Justice and no repetition: the expectations of the victims.

The victims and women’s organizations have petitioned for years for JEP macrocase #11; and they now celebrate its opening as a victory. But they have high expectations about what’s to come, commented María de los Angeles Ríos, coordinator of the project of the National Women’s Network, which is part of the Five Keys Alliance, a platform that gathers several organizations which since 2014 are working for different treatment of sexual violence in the framework of the armed conflict.

“Even though the JEP is more than half through its term, we celebrate that because it’s turning into an opportunity to get away from the historic impunity that has affected the victims of these crimes,” she explained.

Specifically, regarding the time it took to open the case, the attorney commented that the delay could not result in the denial of the victims’ rights to obtain justice, and this is a challenge for the transitional justice system to use methods that will permit the investigation to advance rapidly.

Regarding the undercount of victims and the impunity that has historically surrounded these crimes, Ríos commented that the subject of numbers raises a challenge, but that the undercount doesn’t imply denial of the access to justice. “There has been sexual violence in all of the regions, and the JEP is called to identify the phenomena of the violence. There has to be a complete analysis, we need to ask ourselves what structural reasons made these events possible.
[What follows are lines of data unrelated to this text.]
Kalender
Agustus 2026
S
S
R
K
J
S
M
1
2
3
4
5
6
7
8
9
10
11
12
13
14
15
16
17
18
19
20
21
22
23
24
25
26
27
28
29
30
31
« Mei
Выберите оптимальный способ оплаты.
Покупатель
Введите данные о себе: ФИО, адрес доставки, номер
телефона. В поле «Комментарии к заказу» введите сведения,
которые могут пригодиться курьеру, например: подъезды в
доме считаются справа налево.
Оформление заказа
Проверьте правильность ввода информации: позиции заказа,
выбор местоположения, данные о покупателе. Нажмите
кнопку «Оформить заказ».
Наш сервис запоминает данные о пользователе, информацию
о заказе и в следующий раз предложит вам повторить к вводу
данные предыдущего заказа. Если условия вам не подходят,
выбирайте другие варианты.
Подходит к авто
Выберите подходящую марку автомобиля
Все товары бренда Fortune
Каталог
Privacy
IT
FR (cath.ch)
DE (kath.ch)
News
We can’t start out with limitations like the number of the victims.”

In the same way, she underscored that the JEP is called upon to establish, in the framework of a process of restorative justice, “measures that can transform the structural conditions in the culture and the society.”
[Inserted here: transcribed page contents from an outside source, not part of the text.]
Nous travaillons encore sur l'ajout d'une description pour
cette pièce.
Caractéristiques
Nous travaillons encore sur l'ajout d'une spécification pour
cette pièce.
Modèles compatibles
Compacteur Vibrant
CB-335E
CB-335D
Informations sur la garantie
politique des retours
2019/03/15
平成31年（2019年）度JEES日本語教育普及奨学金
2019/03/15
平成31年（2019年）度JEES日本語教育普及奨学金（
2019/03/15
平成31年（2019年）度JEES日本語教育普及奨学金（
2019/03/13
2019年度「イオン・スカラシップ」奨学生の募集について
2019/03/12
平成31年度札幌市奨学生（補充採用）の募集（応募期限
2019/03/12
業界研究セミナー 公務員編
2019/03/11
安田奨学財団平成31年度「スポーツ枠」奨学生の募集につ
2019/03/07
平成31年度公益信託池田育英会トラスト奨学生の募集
Finally, the attorney said that as organizations of civil society expect, that the JEP will undertake the investigations in macrocase #11 focused on gender, intersectionality, and based on the principle of victims’ participation.

And with regard to the victims, she pointed out that they generally hope that in Colombia there will be access to justice, that these events won’t remain invisible, “and that the different armed actors will understand that they can’t be committing crimes like these.”